**Material for the task**:
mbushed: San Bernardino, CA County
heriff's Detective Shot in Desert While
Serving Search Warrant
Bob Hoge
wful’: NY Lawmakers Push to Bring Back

**Your goal**: Copy the text of every item above line by line, keeping each character the same.

**Solved exercise**:
mbushed: San Bernardino, CA County
heriff's Detective Shot in Desert While
Serving Search Warrant
Bob Hoge
wful’: NY Lawmakers Push to Bring Back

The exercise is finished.